++++ INFORMATION SUPPLIED

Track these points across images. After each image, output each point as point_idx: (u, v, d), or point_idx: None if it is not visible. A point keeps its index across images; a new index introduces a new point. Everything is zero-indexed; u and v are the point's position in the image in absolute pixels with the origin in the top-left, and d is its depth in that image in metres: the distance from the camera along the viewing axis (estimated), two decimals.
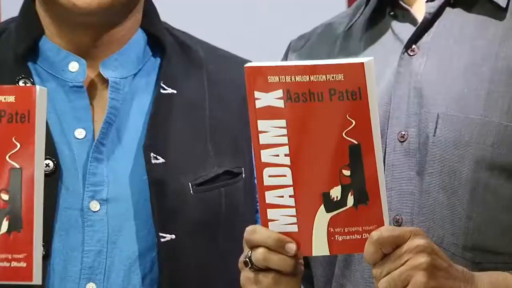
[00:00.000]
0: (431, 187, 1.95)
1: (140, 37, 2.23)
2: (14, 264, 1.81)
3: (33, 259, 1.83)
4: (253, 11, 2.62)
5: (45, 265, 2.03)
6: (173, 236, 2.12)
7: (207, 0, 3.00)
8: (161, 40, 2.23)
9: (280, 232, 1.81)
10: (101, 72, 2.15)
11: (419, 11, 2.02)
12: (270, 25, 2.57)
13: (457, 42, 2.00)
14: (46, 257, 2.05)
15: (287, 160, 1.79)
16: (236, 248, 1.96)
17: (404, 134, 1.96)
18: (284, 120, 1.80)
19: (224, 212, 2.19)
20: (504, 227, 1.93)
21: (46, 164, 2.04)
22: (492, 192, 1.92)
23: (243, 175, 2.22)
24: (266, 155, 1.80)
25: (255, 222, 2.11)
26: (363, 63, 1.75)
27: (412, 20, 2.02)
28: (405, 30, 2.02)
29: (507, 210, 1.92)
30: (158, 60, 2.24)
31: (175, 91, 2.21)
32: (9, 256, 1.80)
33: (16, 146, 1.80)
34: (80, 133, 2.14)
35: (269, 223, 1.81)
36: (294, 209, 1.81)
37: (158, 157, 2.15)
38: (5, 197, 1.80)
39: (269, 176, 1.81)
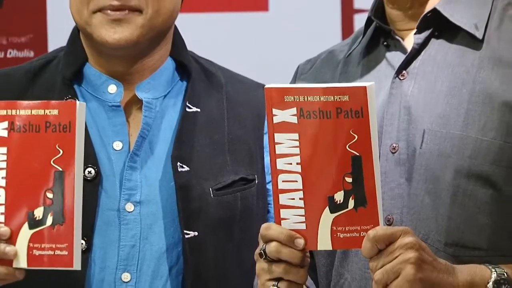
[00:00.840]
0: (417, 192, 2.01)
1: (169, 64, 2.30)
2: (57, 252, 1.88)
3: (74, 249, 1.89)
4: (264, 43, 2.65)
5: (86, 257, 2.11)
6: (196, 233, 2.19)
7: (223, 38, 2.89)
8: (188, 67, 2.30)
9: (290, 229, 1.88)
10: (136, 94, 2.24)
11: (408, 41, 2.10)
12: (277, 53, 2.59)
13: (441, 68, 2.07)
14: (88, 250, 2.12)
15: (298, 168, 1.86)
16: (250, 243, 2.06)
17: (395, 146, 2.03)
18: (297, 134, 1.86)
19: (239, 212, 2.24)
20: (480, 226, 1.99)
21: (88, 171, 2.14)
22: (469, 196, 1.99)
23: (256, 181, 2.27)
24: (280, 163, 1.87)
25: (266, 221, 2.16)
26: (365, 86, 1.83)
27: (403, 49, 2.09)
28: (396, 58, 2.10)
29: (483, 211, 1.98)
30: (185, 83, 2.31)
31: (198, 110, 2.28)
32: (53, 246, 1.87)
33: (59, 152, 1.87)
34: (117, 145, 2.21)
35: (282, 221, 1.87)
36: (303, 209, 1.87)
37: (184, 166, 2.22)
38: (50, 195, 1.88)
39: (283, 181, 1.87)
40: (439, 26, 2.08)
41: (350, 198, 1.85)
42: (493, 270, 1.92)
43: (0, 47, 3.17)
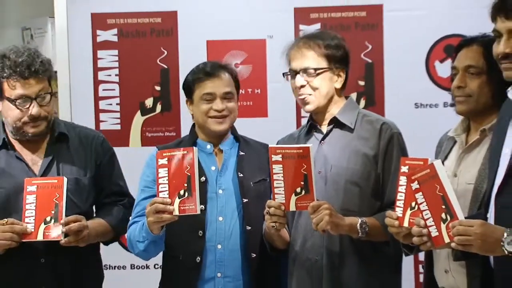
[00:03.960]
0: (329, 189, 2.31)
1: (231, 136, 2.51)
2: (190, 207, 2.19)
3: (197, 205, 2.18)
4: (265, 139, 2.60)
5: (205, 212, 2.35)
6: (247, 200, 2.41)
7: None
8: (238, 138, 2.51)
9: (279, 202, 2.20)
10: (220, 147, 2.47)
11: (324, 129, 2.39)
12: (269, 135, 2.62)
13: (337, 140, 2.35)
14: (205, 209, 2.35)
15: (282, 179, 2.20)
16: (264, 204, 2.27)
17: (320, 171, 2.31)
18: (281, 165, 2.19)
19: (262, 192, 2.41)
20: (354, 203, 2.30)
21: (202, 178, 2.33)
22: (350, 191, 2.31)
23: (267, 180, 2.38)
24: (275, 179, 2.20)
25: (270, 198, 2.30)
26: (309, 147, 2.17)
27: (322, 132, 2.38)
28: (319, 136, 2.38)
29: (355, 197, 2.30)
30: (238, 144, 2.50)
31: (244, 153, 2.48)
32: (189, 205, 2.18)
33: (187, 168, 2.19)
34: (213, 168, 2.44)
35: (275, 199, 2.21)
36: (284, 195, 2.21)
37: (241, 174, 2.43)
38: (185, 185, 2.18)
39: (275, 185, 2.21)
40: (337, 123, 2.36)
41: (303, 191, 2.17)
42: (359, 218, 2.23)
43: (160, 131, 3.36)
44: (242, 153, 2.45)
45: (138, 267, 3.27)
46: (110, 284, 2.66)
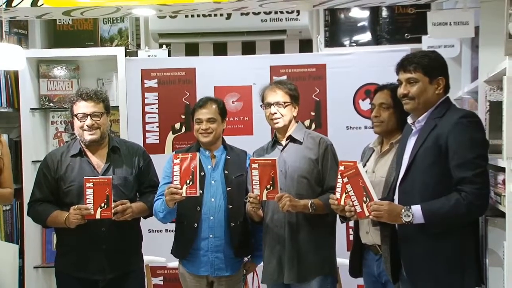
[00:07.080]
0: (288, 182, 2.18)
1: (221, 146, 2.34)
2: (193, 191, 2.08)
3: (197, 191, 2.07)
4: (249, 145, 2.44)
5: (202, 195, 2.22)
6: (230, 188, 2.25)
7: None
8: (226, 147, 2.33)
9: (255, 194, 2.10)
10: (214, 153, 2.30)
11: (283, 143, 2.25)
12: (253, 146, 2.41)
13: (293, 150, 2.22)
14: (202, 194, 2.22)
15: (258, 180, 2.10)
16: (243, 192, 2.22)
17: (281, 170, 2.17)
18: (258, 170, 2.08)
19: (242, 183, 2.28)
20: (305, 190, 2.17)
21: (201, 173, 2.18)
22: (301, 183, 2.17)
23: (244, 175, 2.28)
24: (253, 179, 2.09)
25: (247, 186, 2.23)
26: (275, 159, 2.07)
27: (282, 145, 2.25)
28: (280, 147, 2.24)
29: (305, 186, 2.18)
30: (226, 151, 2.33)
31: (230, 157, 2.29)
32: (191, 190, 2.06)
33: (192, 166, 2.06)
34: (209, 166, 2.29)
35: (253, 192, 2.11)
36: (259, 189, 2.10)
37: (226, 171, 2.27)
38: (190, 177, 2.06)
39: (253, 183, 2.10)
40: (292, 139, 2.23)
41: (271, 187, 2.08)
42: (310, 200, 2.11)
43: (184, 144, 3.03)
44: (228, 157, 2.29)
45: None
46: (148, 242, 2.52)
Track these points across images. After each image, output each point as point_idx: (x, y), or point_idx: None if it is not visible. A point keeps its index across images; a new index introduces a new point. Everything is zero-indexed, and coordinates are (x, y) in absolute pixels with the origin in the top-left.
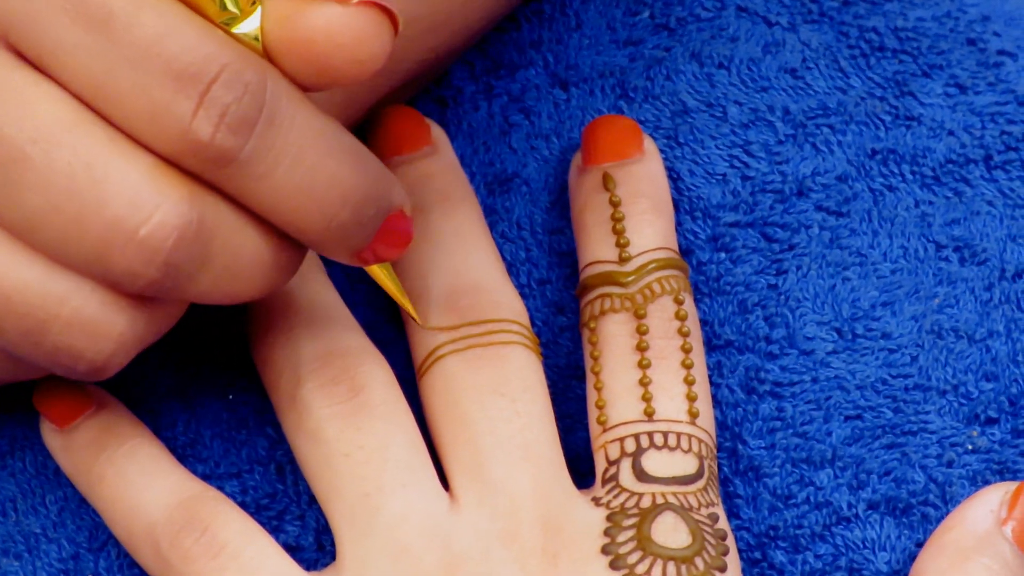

++++++++

• _EXERCISE INSTRUCTIONS_:
Set down exactly and only the lines from the start of the entries above through the line containing "43: (0, 47, 3.17)", both ends included, omitting the pictures.

• _OUTPUT OF THE TASK_:
Track these points across images. After each image, output each point as point_idx: (u, v, d), or point_idx: None if it is not visible. A point keeps its index across images; a new index introduces a new point. Everything is zero-indexed; u and v are the point's position in the image in absolute pixels with the origin in the top-left, and d is its depth in that image in metres: the distance from the camera along the viewing axis (estimated), two decimals.
[00:00.000]
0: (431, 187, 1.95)
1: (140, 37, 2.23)
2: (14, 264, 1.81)
3: (33, 259, 1.83)
4: (253, 11, 2.62)
5: (45, 265, 2.03)
6: (173, 236, 2.12)
7: (207, 0, 3.00)
8: (161, 40, 2.23)
9: (280, 232, 1.81)
10: (101, 72, 2.15)
11: (419, 11, 2.02)
12: (270, 25, 2.57)
13: (457, 42, 2.00)
14: (46, 257, 2.05)
15: (287, 160, 1.79)
16: (236, 248, 1.96)
17: (404, 134, 1.96)
18: (284, 120, 1.80)
19: (224, 212, 2.19)
20: (504, 227, 1.93)
21: (46, 164, 2.04)
22: (492, 192, 1.92)
23: (243, 175, 2.22)
24: (266, 155, 1.80)
25: (255, 222, 2.11)
26: (363, 63, 1.75)
27: (412, 20, 2.02)
28: (405, 30, 2.02)
29: (507, 210, 1.92)
30: (158, 60, 2.24)
31: (175, 91, 2.21)
32: (9, 256, 1.80)
33: (16, 146, 1.80)
34: (80, 133, 2.14)
35: (269, 223, 1.81)
36: (294, 209, 1.81)
37: (158, 157, 2.15)
38: (5, 197, 1.80)
39: (269, 176, 1.81)
[00:00.840]
0: (417, 192, 2.01)
1: (169, 64, 2.30)
2: (57, 252, 1.88)
3: (74, 249, 1.89)
4: (264, 43, 2.65)
5: (86, 257, 2.11)
6: (196, 233, 2.19)
7: (223, 38, 2.89)
8: (188, 67, 2.30)
9: (290, 229, 1.88)
10: (136, 94, 2.24)
11: (408, 41, 2.10)
12: (277, 53, 2.59)
13: (441, 68, 2.07)
14: (88, 250, 2.12)
15: (298, 168, 1.86)
16: (250, 243, 2.06)
17: (395, 146, 2.03)
18: (297, 134, 1.86)
19: (239, 212, 2.24)
20: (480, 226, 1.99)
21: (88, 171, 2.14)
22: (469, 196, 1.99)
23: (256, 181, 2.27)
24: (280, 163, 1.87)
25: (266, 221, 2.16)
26: (365, 86, 1.83)
27: (403, 49, 2.09)
28: (396, 58, 2.10)
29: (483, 211, 1.98)
30: (185, 83, 2.31)
31: (198, 110, 2.28)
32: (53, 246, 1.87)
33: (59, 152, 1.87)
34: (117, 145, 2.21)
35: (282, 221, 1.87)
36: (303, 209, 1.87)
37: (184, 166, 2.22)
38: (50, 195, 1.88)
39: (283, 181, 1.87)
40: (439, 26, 2.08)
41: (350, 198, 1.85)
42: (493, 270, 1.92)
43: (0, 47, 3.17)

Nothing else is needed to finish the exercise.